La Legislatura bonaerense ha dado un paso significativo al avanzar con un proyecto que incluye la educación emocional como contenido obligatorio en las escuelas de la provincia, abarcando desde los 45 días hasta la secundaria. La iniciativa, liderada por la legisladora Luciana Padulo, obtuvo media sanción en la Cámara de Diputados y ahora está a la espera de discusión en el Senado.
Modificaciones a la Ley de Educación
El proyecto propone cambios en artículos fundamentales de la Ley Provincial de Educación N° 13.688. Su objetivo es integrar recursos pedagógicos enfocados en autoconocimiento, autorregulación, empatía y bienestar integral.
En el Nivel Inicial, se redefinen los objetivos, ampliando la obligación de fomentar el desarrollo emocional de los niños. Este enfoque se integrará con otras áreas, como el juego, la educación física, la educación artística y la concientización ambiental.
Además, el proyecto prevé un acompañamiento especial para niños cuyos padres se encuentran en situación de encierro, buscando mantener los vínculos familiares a pesar de las circunstancias.
Educación Emocional en el Nivel Primario
Para el Nivel Primario, el proyecto reafirma la obligatoriedad de la educación emocional durante los seis años de escolaridad. Se establece la necesidad de articular los diseños curriculares entre todos los niveles y modalidades educativas, lo que permitirá un fortalecimiento de contenidos específicos en las escuelas de jornada extendida.
Un cambio notable se encuentra en el artículo 28, donde se introduce un nuevo inciso que requiere al sistema educativo proveer competencias emocionales, como autorregulación y habilidades sociales, en el contexto del cuidado de la salud mental.

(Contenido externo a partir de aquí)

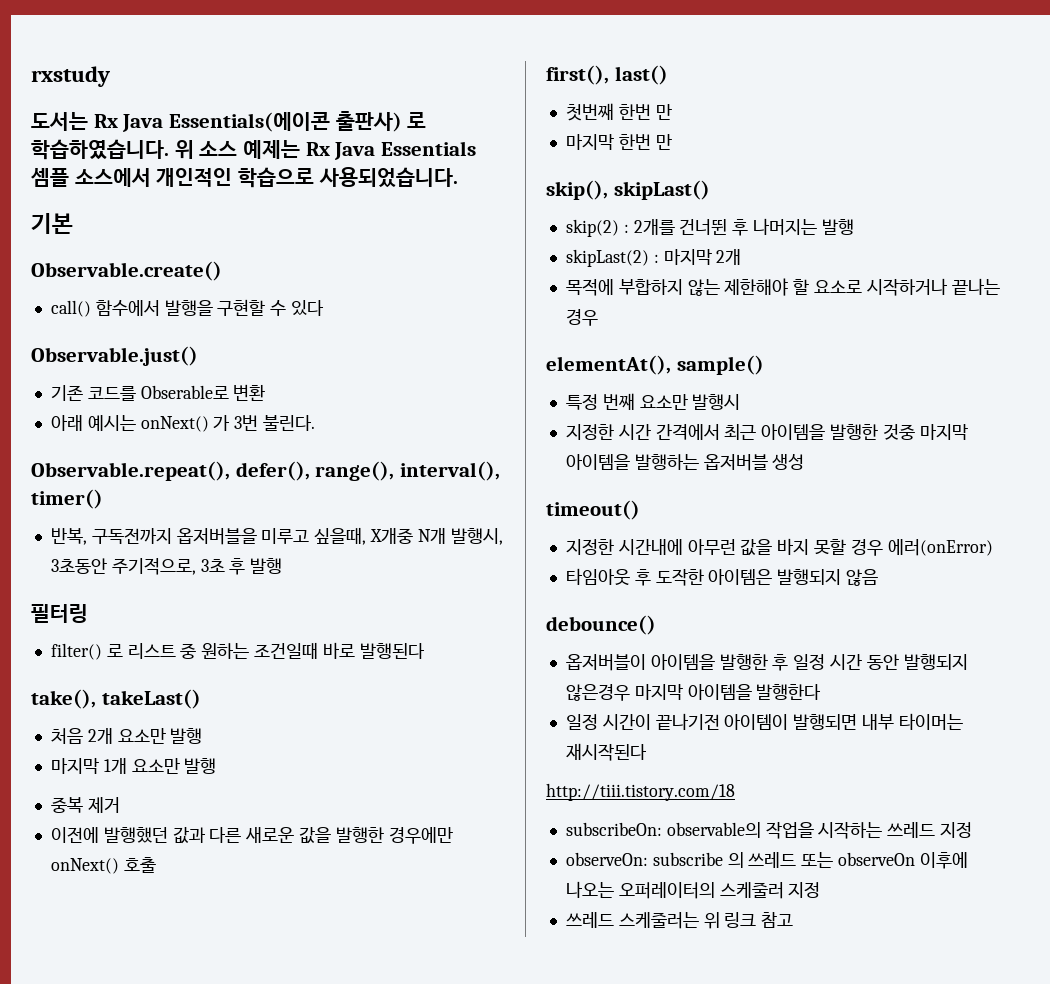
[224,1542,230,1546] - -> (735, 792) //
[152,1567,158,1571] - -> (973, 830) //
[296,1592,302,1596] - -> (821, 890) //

Impacto y Perspectivas de la Educación Emocional
Los fundamentos que respaldan esta propuesta destacan que la educación emocional no solo fortalece la inteligencia emocional desde la infancia, sino que también mejora el clima escolar, reduce conflictos y favorece el aprendizaje en entornos más saludables. Además, se menciona su carácter preventivo frente a problemáticas como la ansiedad, depresión y acoso escolar.
En caso de que el Senado apruebe la iniciativa, la provincia de Buenos Aires seguiría el ejemplo de Corrientes, Misiones y Chaco, donde la educación emocional ya forma parte de los diseños curriculares. La implementación se llevará a cabo de manera gradual, adaptándose a los procesos de desarrollo de cada nivel educativo.